It might be right, according to your standards, that counter-surveillance teams, more team members, and ninjas hiding in the trees are what’s necessary to get the job done. But if the client isn’t willing to go along with and pay for it, you aren’t able to dictate your standards and you wouldn’t have any job at all. We have no idea about the circumstances surrounding Pascal’s scope of work with the Kardashians, but we do know that there are plenty of minimalist security operations heading up the creek without a paddle or a compass and that there are plenty of EP practitioners willing to hop on board and go for the ride, doing the best they can under the circumstances. It’s all any of us can do, really: provide the absolute best security we can with the resources we have available.
You can say that you would have talked to the client beforehand about the security consequences of not having a full-blown team, but honestly, how far would you press the point? Would you really decide not to protect the principal if she dismissed some of your recommendations? Almost all of the clients we’ve worked in our decades-long careers have elected to go against recommendations made by us and other team members. We didn’t fire any of them. It doesn’t make sense – in terms security or business – to pack it all in if things don’t go our way. Like any other relationship, there will always be plenty of give-and-take between principals and their EP team.
Where is the drive towards standardization in the executive protection industry?

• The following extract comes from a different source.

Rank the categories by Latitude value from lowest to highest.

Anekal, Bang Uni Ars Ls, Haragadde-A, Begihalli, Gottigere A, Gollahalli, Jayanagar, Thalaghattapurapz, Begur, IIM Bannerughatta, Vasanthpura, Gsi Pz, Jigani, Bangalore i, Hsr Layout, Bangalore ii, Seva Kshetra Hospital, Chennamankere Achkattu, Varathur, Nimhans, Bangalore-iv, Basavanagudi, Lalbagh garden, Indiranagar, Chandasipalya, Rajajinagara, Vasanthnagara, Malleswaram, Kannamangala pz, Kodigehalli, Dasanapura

We look at all of this as an issue of industry standardization. Or, more precisely, lack thereof.
The executive protection industry sometimes feels like the wild west. While different territories do have some (wildly disparate) legislation concerning basic security training and firearms, the EP industry has no public, unambiguous standards that are commonly shared or widely ascribed to. There is practically no regulation or oversight. The sheriff in Dodge sets the standards for what’s acceptable in Dodge, and those apply only as long as he’s in charge and you don’t leave town.
Every EP school has its own take on what comprises essential training. Every EP company has its own version of good SOPs and quality control. This is not to say that there are no standards or more or less accepted versions of best practice. There are. But industry-wide, they are not explicitly articulated, objectively verifiable, or easily benchmarked against.

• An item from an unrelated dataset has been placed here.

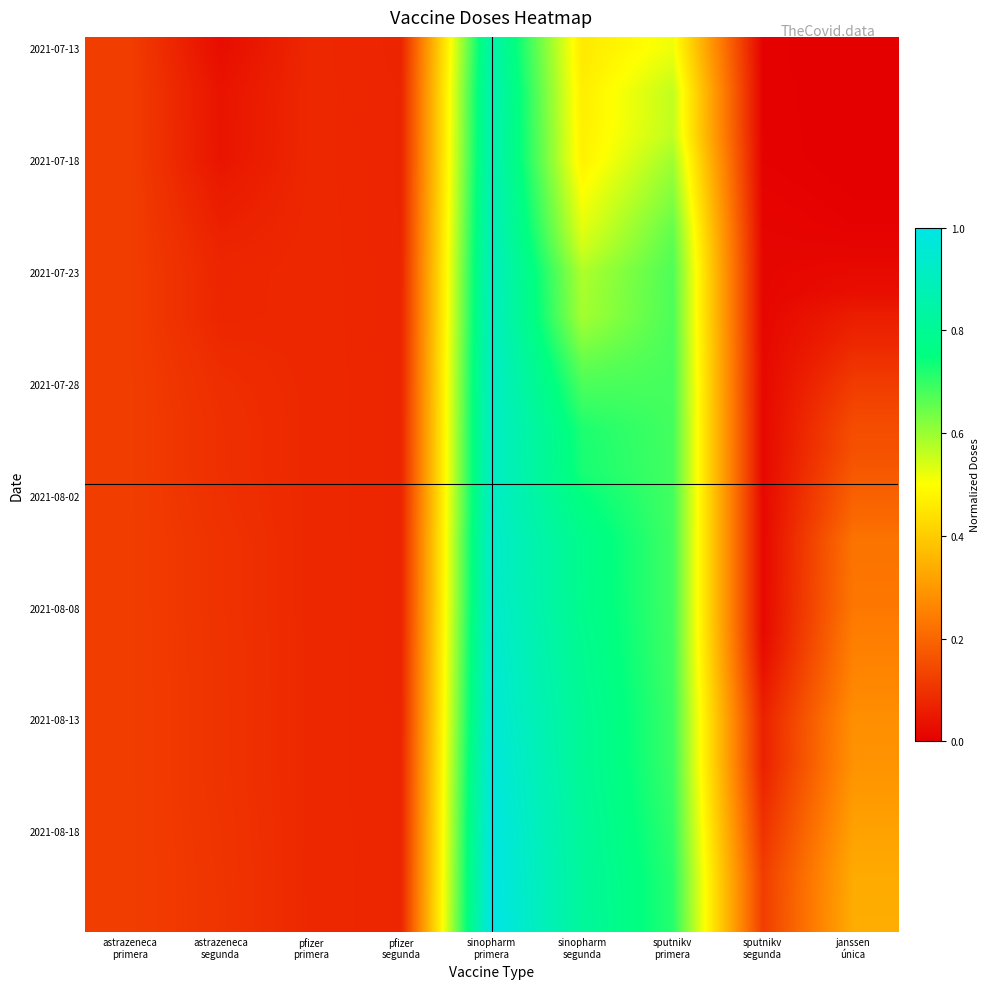

At how many categories does at least one series exceed 0?

9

Don’t get us wrong. We’re not saying the lawsuit against Pascal is frivolous – that’s not for us to decide. We do believe, however, that he and other EP practitioners, our principals, their and our insurers, and all other stakeholders would be better off if we had better, agreed ways of determining how well we do what we do. Standardization would help in many ways.
Although the security industry does have the Certified Protection Professional (CPP) certification, and this does have high standards, you don’t need to be a CPP to hang your EP shingle up or work in the security business. The CPP covers a broad range of qualifications, and that’s great. But we need something more specific.

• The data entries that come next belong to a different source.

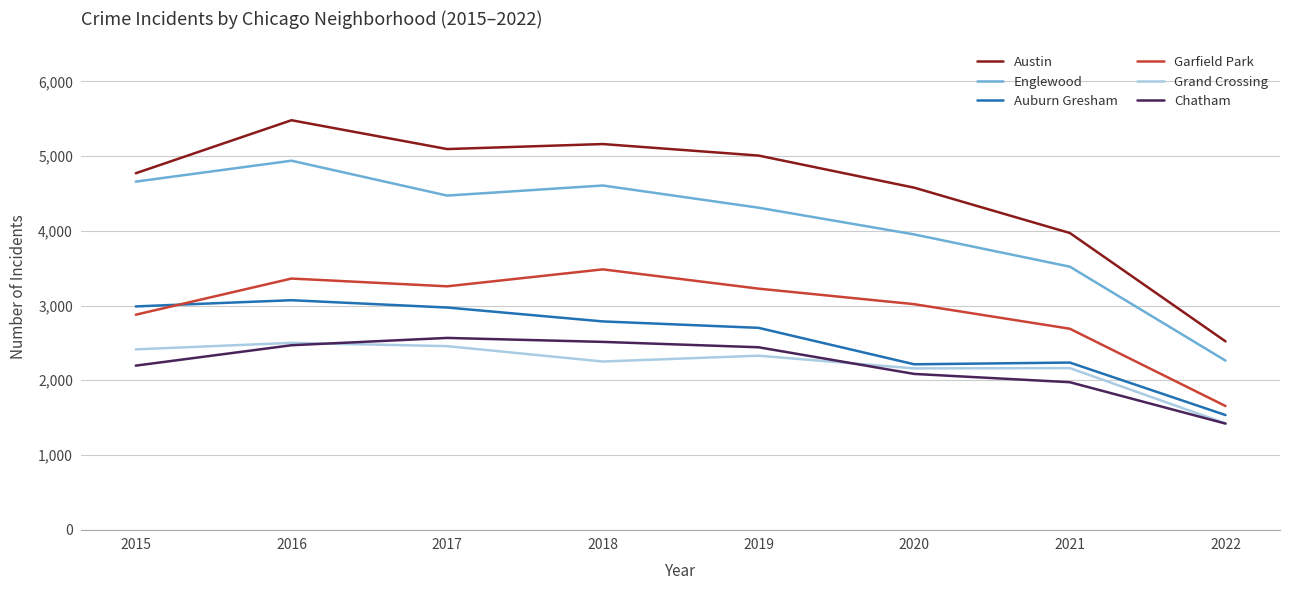

True or false: Garfield Park and Austin cross at least once.

False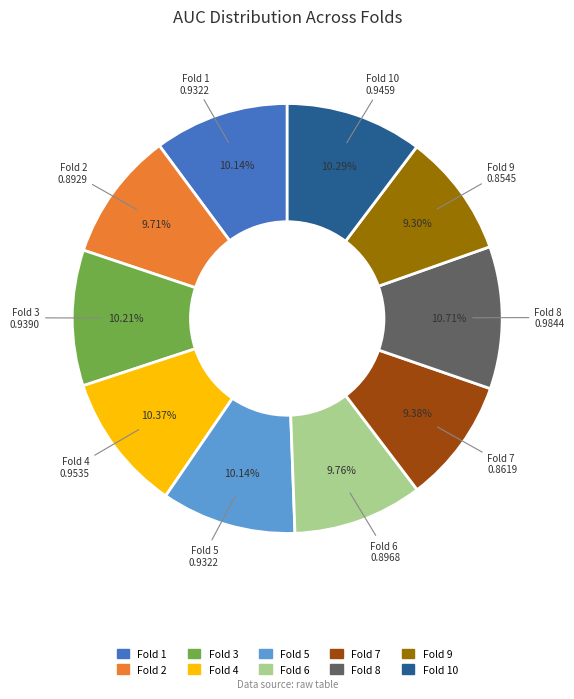

Count the number of slices in the pie.

10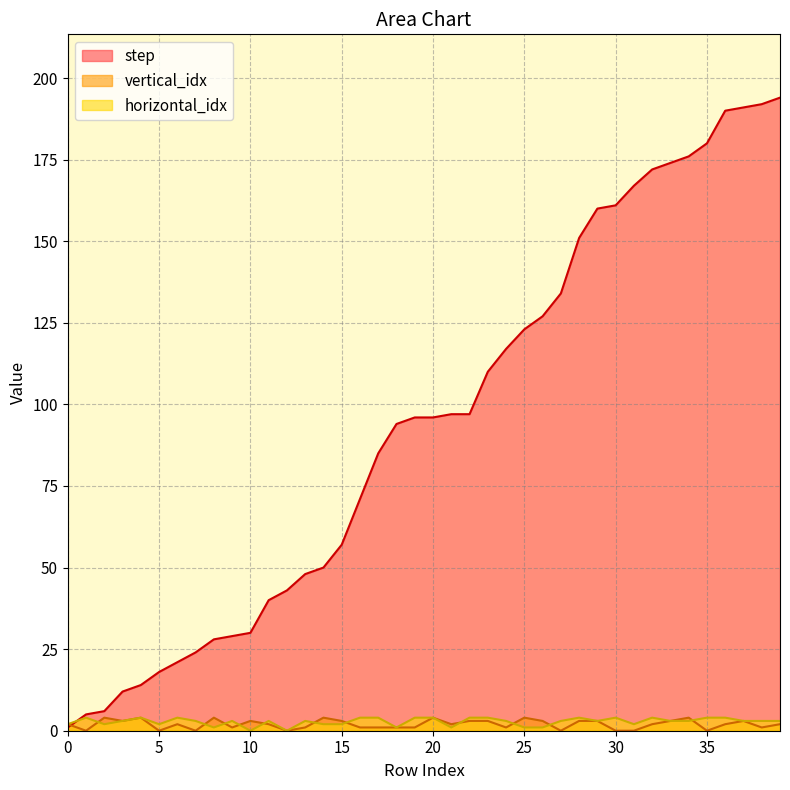

True or false: horizontal_idx and step intersect in this chart.

True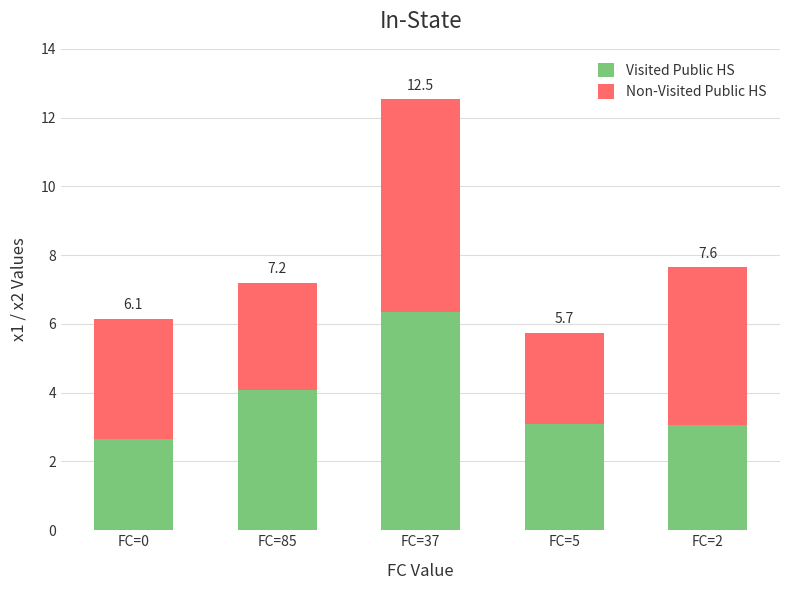

How many bars are there in total?

5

The EP industry needs to develop its own standards. We could all learn something from the accountants and their Generally Accepted Accounting Principles without turning into bean counters.
Standardized training curricula, evaluations, and certifications would all be steps in the right direction. Standardized quality assurance methods would help both protector and protectees know who’s on the ball and who isn’t. If we sat down as an industry to determine how and where standardization would make the most sense, we’re sure we would make a much longer list that would have helped determine what’s up and down in Pascal’s case – and the others that are sure to come.